Schools Damaged in Cambodia delay Education for Thousands

04/12/2011 - Damaged Schools delay the education of thousands of students across Cambodia; disruption could impact drop-out rates and meeting MDGs.

Cambodia’s worst flooding in decades has resulted in damaged infrastructure across the country, including schools. Such damage means that rebuilding may take months, delaying the start of school for thousands of students.

According to aid workers and government officials, as of late October, 323 schools out of 1,400 damaged ones were closed. Although some of these schools have reopened, there are reports that 77 of them need to be rebuilt entirely, and efforts are still underway to pump water out of some of the affected schools.

Reports from the Ministry of Education are that some estimated 20,000 children remain out of school.

These numbers are concerning for many teachers, who are warning that such a long absence from school could have a larger impact on dropout rates for students.
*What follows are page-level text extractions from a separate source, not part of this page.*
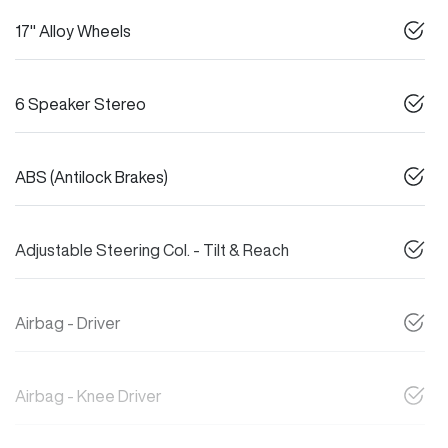
17" Alloy Wheels
6 Speaker Stereo
ABS (Antilock Brakes)
Adjustable Steering Col. - Tilt & Reach
Airbag - Driver
Airbag - Knee Driver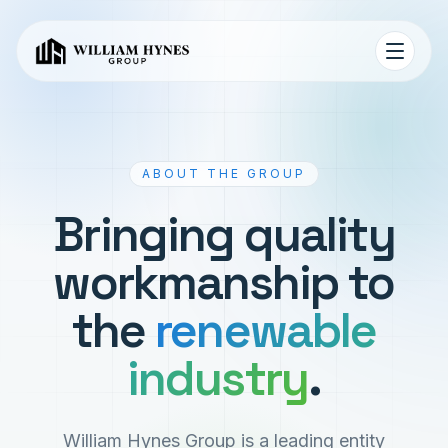
ABOUT THE GROUP
Bringing quality
workmanship to
the
renewable
industry
.
William Hynes Group is a leading entity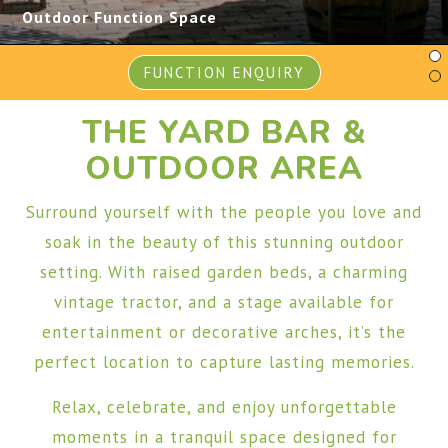
Outdoor Function Space
FUNCTION ENQUIRY
THE YARD BAR &
OUTDOOR AREA
Surround yourself with the people you love and
soak in the beauty of this stunning outdoor
setting. With raised garden beds, a charming
vintage tractor, and a stage available for
entertainment or decorative arches, it’s the
perfect location to capture lasting memories.
Relax, celebrate, and enjoy unforgettable
moments in a tranquil space designed for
As well, not only has flooding impacted infrastructure, but it has also exacerbated the already chronic shortage of books and supplies in many schools.

 The president of the Cambodian Independent Teachers’ Association stated that some schools simply opened their doors in October with no teaching materials.
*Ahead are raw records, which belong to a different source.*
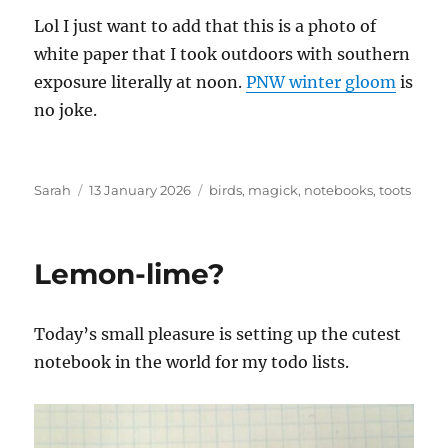
Lol I just want to add that this is a photo of
white paper that I took outdoors with southern
exposure literally at noon.
PNW winter gloom
is
no joke.
Author
Posted
Tags
Sarah
13 January 2026
birds
,
magick
,
notebooks
,
toots
on
Lemon-lime?
Today’s small pleasure is setting up the cutest
notebook in the world for my todo lists.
Education in Cambodia was already precarious even before the floods. According to IRIN, the country's progress on the Millennium Development Goal (MDG) for primary school education is mixed: 94 percent of primary school-age children were enrolled for the 2009-2010 school year; 83 percent of students enrolled in primary school completed the 2008-2009 year.

However, according to a UN report, Net Primary Enrolment Rates are within reach of the MDG target of universal enrolment by 2015. However, lower secondary education goals cannot be achieved by 2015 at the current pace.

The UN report does not reflect what the fallout of the flooding will be on enrolment rates.

The UN Children’s Fund (UNICEPF) is therefore calling on the government to ensure that the existing guidelines to make up lost school hours are enforced, which could hopefully work to mitigate the risk that the floods may derail progress on primary education.

Progress for the welfare of children has been positive for the most part in Cambodia, although it still has among the highest rates of child mortality in the region of Southeast Asia, and maternal health remains off track for meeting the MDGs in 2015.